# Gaggia Classic Slow Pour



## urbanbumpkin

Hope someone can give some advice.

I've had my Gaggia Classic for just over a month and I've noticed that on the last 2-3 shots that I've put though have been incredibly slow (approx 50 sec to pour 2oz). The pump starts and then seems to go quieter after a couple of seconds (possibly straining).

I've just done a back flush using Puly Caff, thinking that this might rectify the issue but even after this I'm still experiencing the same slow pour.

I'm using a Gaggia standard basket (the non pressurised one).

The only thing I have changed recently is I'm using Lavazza beans (the black packet), but I wouldn't have thought that it make any difference.

I'm grinding beans on the same sitting on my Porlex hand grinder (3 clicks from the tightest).

Can I do some checks of the amount that should be flowing without the porter filter? Apologies I'm still new to the world of coffee, any suggestions?

Am I missing anything obvious before I attempt to dismantle it?


----------



## series530

It's probably fine as a unit. Most likely, change of beans means a change of grind. You would be amazed how a very small change can make a huge difference. I've been through this same problem, had the sick feeling in my stomach and the worry of something broken. ... so, dial the grind back a fair way so that it is relatively coarse and pull a shot. It shouldn't strain and you should get some sad coffee coming out. Then, gradually, set the grind finer until you reach your sweet spot again.

The pump is straining. The very fact that it is trying to work is a good sign. It's just hitting a brick wall of coffee!

Good luck.


----------



## suferick

2 things you might try:

1. Descale. If you use hard tap water, a month's use might be enough for scale to build up.

2. Unscrew the shower screen and clean any gunk you might find behind it.

What is the flow like without a filter basket and coffee in the way? That might shed a bit more light on the problem.


----------



## The Systemic Kid

urbanbumpkin said:


> Hope someone can give some advice.


Is your Classic new? Irrespective of this, 50 secs for a double shot is way over time and I would guess the coffee tasted like treacle, i.e. burnt. Most likely problem is your grind is too fine. By the way, different beans and different roasts affect the flow rate through the brew head.

It's a good idea to weigh your beans - if you haven't got any scales, it's worth investing in some. Set your dose at 16grms (that's ground weight). Tamp with moderate pressure. What's moderate pressure, I hear you thinking!!? You can get a ball park idea by pressing down on some bathroom scales. 30lb pressure is recommended by many but I think the Classic doesn't cope too well with really heavy tamping. The main thing is to be consistent. Aim to get your shot extraction (2oz) in 27 secs plus or minus a couple of secs. If the time is well over, adjust your grind to give coarser fines and vice versa if the time is under 27 secs. It's important not to change more than one variable at a time that is, dose weight, grind and timing. By keep any two constant you can tweak the third but the method outlined above will get you sorted.

> **What to work on**
**A)** List the username of every poster in the Gaggia Classic thread.
**B)** Retype part of the Gaggia Classic thread, beginning at the words "## series530" and stopping after "wall of coffee!".

> **Input data**
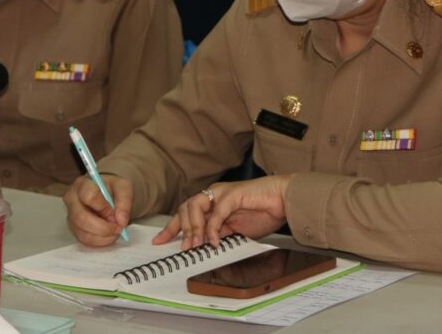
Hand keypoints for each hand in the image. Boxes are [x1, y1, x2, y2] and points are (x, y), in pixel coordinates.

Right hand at [62, 174, 132, 246]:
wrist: (107, 194)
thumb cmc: (112, 188)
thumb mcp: (123, 187)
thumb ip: (124, 200)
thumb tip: (121, 220)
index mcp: (82, 184)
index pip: (89, 196)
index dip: (103, 208)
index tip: (115, 214)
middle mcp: (72, 200)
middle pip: (82, 218)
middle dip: (103, 227)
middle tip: (118, 228)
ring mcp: (71, 216)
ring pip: (83, 232)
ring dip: (103, 236)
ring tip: (116, 231)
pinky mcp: (74, 228)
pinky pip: (85, 240)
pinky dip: (100, 241)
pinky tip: (109, 235)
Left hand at [153, 175, 293, 249]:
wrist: (282, 200)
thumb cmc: (262, 212)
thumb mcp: (235, 230)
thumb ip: (219, 234)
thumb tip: (203, 247)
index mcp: (212, 202)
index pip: (185, 213)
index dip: (171, 228)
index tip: (159, 242)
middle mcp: (214, 194)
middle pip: (185, 208)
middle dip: (181, 229)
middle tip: (184, 249)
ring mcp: (222, 192)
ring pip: (195, 205)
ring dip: (193, 227)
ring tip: (195, 245)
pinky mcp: (233, 194)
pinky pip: (217, 211)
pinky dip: (213, 227)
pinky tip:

> **Solutions to each task**
**A)**
urbanbumpkin
series530
suferick
The Systemic Kid

**B)**
## series530

It's probably fine as a unit. Most likely, change of beans means a change of grind. You would be amazed how a very small change can make a huge difference. I've been through this same problem, had the sick feeling in my stomach and the worry of something broken. ... so, dial the grind back a fair way so that it is relatively coarse and pull a shot. It shouldn't strain and you should get some sad coffee coming out. Then, gradually, set the grind finer until you reach your sweet spot again.

The pump is straining. The very fact that it is trying to work is a good sign. It's just hitting a brick wall of coffee!